Os testes iniciais foram feitos em camundongos diabéticos, que, ao consumirem o extrato da casca da fruta reverteram a doença e tiveram redução da gordura no fígado, que pode levar a um processo de cirrose hepática. Como efeito decorrente, os roedores perderam peso. Agora, os pesquisadores da Unicamp estudam o uso do extrato da casca de jabuticaba no combate ao câncer da próstata, com experimentos em camundongos transgênicos. Os resultados preliminares mostraram uma melhora substancial na morfologia da próstata dos roedores, além da diminuição da inflamação, revertendo a evolução do câncer. Como já disse, as pesquisas ainda estão na fase inicial. Num estágio avançado, os testes passarão a ser feitos em seres humanos. Se os resultados forem positivos, as conclusões poderão levar à produção de medicamentos obtidos a partir do processamento industrial de fármacos. Aí, entra-se numa esfera empresarial, que resultará na obtenção da patente de medicamentos. Segundo o Ministério da Saúde, entre 2006 e 2016, o número de brasileiros com diabete aumentou quase 62%, atingindo 10% da população de 209 milhões de pessoas.
O mundo todo vive uma epidemia de diabetes por causa de mudanças nos hábitos alimentares, a falta de praticar atividades físicas periodicamente e o envelhecimento populacional. Desde a década de 1990, já havia notícias de que o consumo regular de jabuticabas reduzia a glicose no sangue.

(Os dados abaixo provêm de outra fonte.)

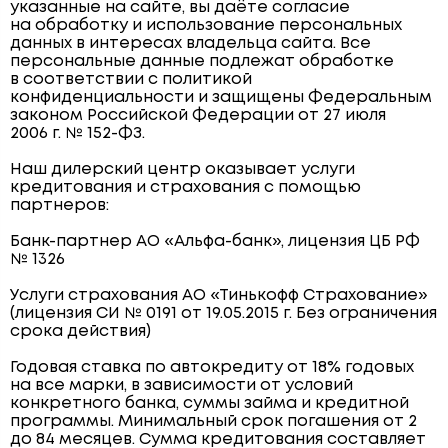
указанные на сайте, вы даёте согласие
на обработку и использование персональных
данных в интересах владельца сайта. Все
персональные данные подлежат обработке
в соответствии с политикой
конфиденциальности и защищены Федеральным
законом Российской Федерации от 27 июля
2006 г. № 152-ФЗ.
Наш дилерский центр оказывает услуги
кредитования и страхования с помощью
партнеров:
Банк-партнер АО «Альфа-банк», лицензия ЦБ РФ
№ 1326
Услуги страхования АО «Тинькофф Страхование»
(лицензия СИ № 0191 от 19.05.2015 г. Без ограничения
срока действия)
Годовая ставка по автокредиту от 18% годовых
на все марки, в зависимости от условий
конкретного банка, суммы займа и кредитной
программы. Минимальный срок погашения от 2
до 84 месяцев. Сумма кредитования составляет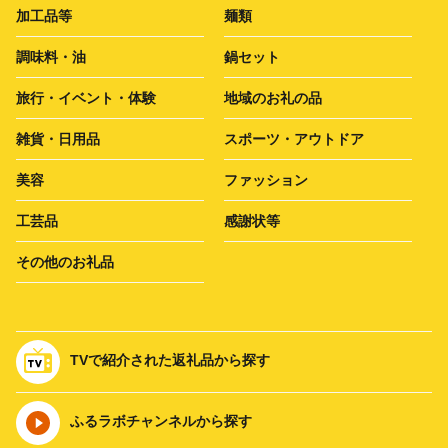
加工品等
麺類
調味料・油
鍋セット
旅行・イベント・体験
地域のお礼の品
雑貨・日用品
スポーツ・アウトドア
美容
ファッション
工芸品
感謝状等
その他のお礼品
TVで紹介された返礼品から探す
ふるラボチャンネルから探す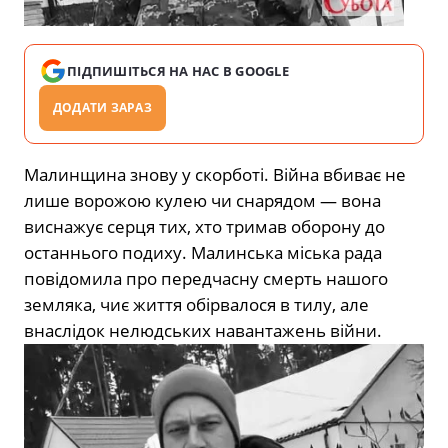
ПІДПИШІТЬСЯ НА НАС В GOOGLE
ДОДАТИ ЗАРАЗ
Малинщина знову у скорботі. Війна вбиває не
лише ворожою кулею чи снарядом — вона
виснажує серця тих, хто тримав оборону до
останнього подиху. Малинська міська рада
повідомила про передчасну смерть нашого
земляка, чиє життя обірвалося в тилу, але
внаслідок нелюдських навантажень війни.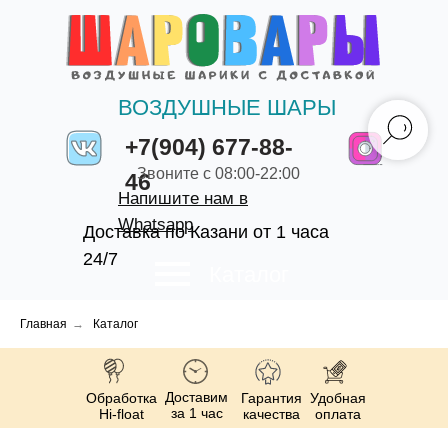
ВОЗДУШНЫЕ ШАРЫ
+7(904) 677-88-
Звоните с 08:00-22:00
46
Напишите нам в
Whatsapp
Доставка по Казани от 1 часа
24/7
Каталог
Главная
→
Каталог
Доставим
Обработка
Гарантия
Удобная
за 1 час
Hi-float
качества
оплата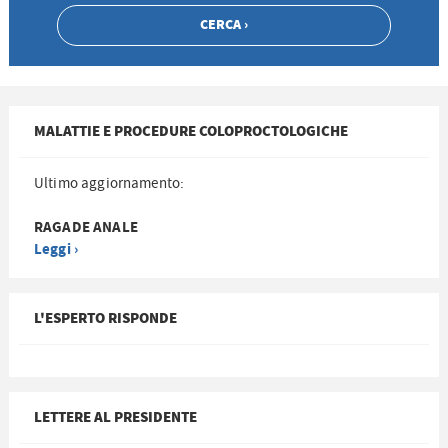
MALATTIE E PROCEDURE COLOPROCTOLOGICHE
Ultimo aggiornamento:
RAGADE ANALE
Leggi ›
L'ESPERTO RISPONDE
LETTERE AL PRESIDENTE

No entanto, foram necessários mais de 20 anos para se aferir cientificamente essa tendência. A jabuticaba é uma espécie protegida pela legislação ambiental do País, por estar presente dentro de ecossistemas como a Mata Atlântica, o Cerrado e o Pantanal.
O artigo 225 da Constituição Federal de 1988, em seu parágrafo 4º, define a proteção por ser patrimônio nacional e que seu uso deve se dar visando à preservação do meio ambiente, inclusive quanto à utilização dos recursos naturais. Ou seja, cortar ou destruir um pé de jabuticaba é crime ambiental passível de prisão e elevada multa por parte dos órgãos ambientais federais, estaduais e municipais. A expectativa é de que a pesquisa científica acabe por tonar a fruta uma commodity de alto valor agregado como a soja e o café. Para mim, o curioso nessa história toda é que o poder medicamentoso da jabuticaba se encontra em sua casca. Quando criança, na época das safras da fruta, no começo da primavera, minha avó sempre nos alertava de que não era para engolir a casca, pois faria mal à saúde, “prendendo” o intestino. Não só falava, como fiscalizava a gente. Mal sabia ela que a casca era na verdade o melhor de tudo da jabuticaba.